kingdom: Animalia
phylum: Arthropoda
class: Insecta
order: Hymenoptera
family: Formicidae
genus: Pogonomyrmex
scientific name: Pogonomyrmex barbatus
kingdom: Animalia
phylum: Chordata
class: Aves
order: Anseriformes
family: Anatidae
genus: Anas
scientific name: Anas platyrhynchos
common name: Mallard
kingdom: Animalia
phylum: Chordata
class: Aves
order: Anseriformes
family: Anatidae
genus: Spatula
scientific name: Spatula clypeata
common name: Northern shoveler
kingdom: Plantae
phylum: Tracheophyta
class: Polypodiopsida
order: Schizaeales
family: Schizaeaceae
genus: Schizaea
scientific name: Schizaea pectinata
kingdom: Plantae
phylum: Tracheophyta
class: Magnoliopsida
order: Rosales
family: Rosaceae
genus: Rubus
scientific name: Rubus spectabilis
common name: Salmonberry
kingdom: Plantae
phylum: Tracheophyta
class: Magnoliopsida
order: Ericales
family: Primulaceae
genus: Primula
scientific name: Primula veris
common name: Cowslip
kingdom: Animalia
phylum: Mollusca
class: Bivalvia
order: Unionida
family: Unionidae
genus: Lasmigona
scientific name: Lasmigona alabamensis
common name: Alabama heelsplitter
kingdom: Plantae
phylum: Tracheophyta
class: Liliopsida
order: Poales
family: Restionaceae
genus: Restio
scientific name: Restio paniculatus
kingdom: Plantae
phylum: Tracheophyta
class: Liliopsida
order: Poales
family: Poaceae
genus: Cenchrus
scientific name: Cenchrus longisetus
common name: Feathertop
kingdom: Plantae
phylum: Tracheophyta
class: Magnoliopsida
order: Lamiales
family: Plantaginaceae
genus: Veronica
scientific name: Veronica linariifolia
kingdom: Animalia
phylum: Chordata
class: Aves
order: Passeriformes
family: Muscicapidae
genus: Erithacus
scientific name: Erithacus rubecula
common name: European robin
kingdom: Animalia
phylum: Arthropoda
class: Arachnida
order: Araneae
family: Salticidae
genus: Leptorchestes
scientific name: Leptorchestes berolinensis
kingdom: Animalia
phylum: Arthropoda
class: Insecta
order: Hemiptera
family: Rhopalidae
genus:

════════════════════

• PROBLEM TO SOLVE:
Reproduce every line of the rows above, word for word and unchanged.

• RIGHT ANSWER:
kingdom: Animalia
phylum: Arthropoda
class: Insecta
order: Hymenoptera
family: Formicidae
genus: Pogonomyrmex
scientific name: Pogonomyrmex barbatus
kingdom: Animalia
phylum: Chordata
class: Aves
order: Anseriformes
family: Anatidae
genus: Anas
scientific name: Anas platyrhynchos
common name: Mallard
kingdom: Animalia
phylum: Chordata
class: Aves
order: Anseriformes
family: Anatidae
genus: Spatula
scientific name: Spatula clypeata
common name: Northern shoveler
kingdom: Plantae
phylum: Tracheophyta
class: Polypodiopsida
order: Schizaeales
family: Schizaeaceae
genus: Schizaea
scientific name: Schizaea pectinata
kingdom: Plantae
phylum: Tracheophyta
class: Magnoliopsida
order: Rosales
family: Rosaceae
genus: Rubus
scientific name: Rubus spectabilis
common name: Salmonberry
kingdom: Plantae
phylum: Tracheophyta
class: Magnoliopsida
order: Ericales
family: Primulaceae
genus: Primula
scientific name: Primula veris
common name: Cowslip
kingdom: Animalia
phylum: Mollusca
class: Bivalvia
order: Unionida
family: Unionidae
genus: Lasmigona
scientific name: Lasmigona alabamensis
common name: Alabama heelsplitter
kingdom: Plantae
phylum: Tracheophyta
class: Liliopsida
order: Poales
family: Restionaceae
genus: Restio
scientific name: Restio paniculatus
kingdom: Plantae
phylum: Tracheophyta
class: Liliopsida
order: Poales
family: Poaceae
genus: Cenchrus
scientific name: Cenchrus longisetus
common name: Feathertop
kingdom: Plantae
phylum: Tracheophyta
class: Magnoliopsida
order: Lamiales
family: Plantaginaceae
genus: Veronica
scientific name: Veronica linariifolia
kingdom: Animalia
phylum: Chordata
class: Aves
order: Passeriformes
family: Muscicapidae
genus: Erithacus
scientific name: Erithacus rubecula
common name: European robin
kingdom: Animalia
phylum: Arthropoda
class: Arachnida
order: Araneae
family: Salticidae
genus: Leptorchestes
scientific name: Leptorchestes berolinensis
kingdom: Animalia
phylum: Arthropoda
class: Insecta
order: Hemiptera
family: Rhopalidae
genus:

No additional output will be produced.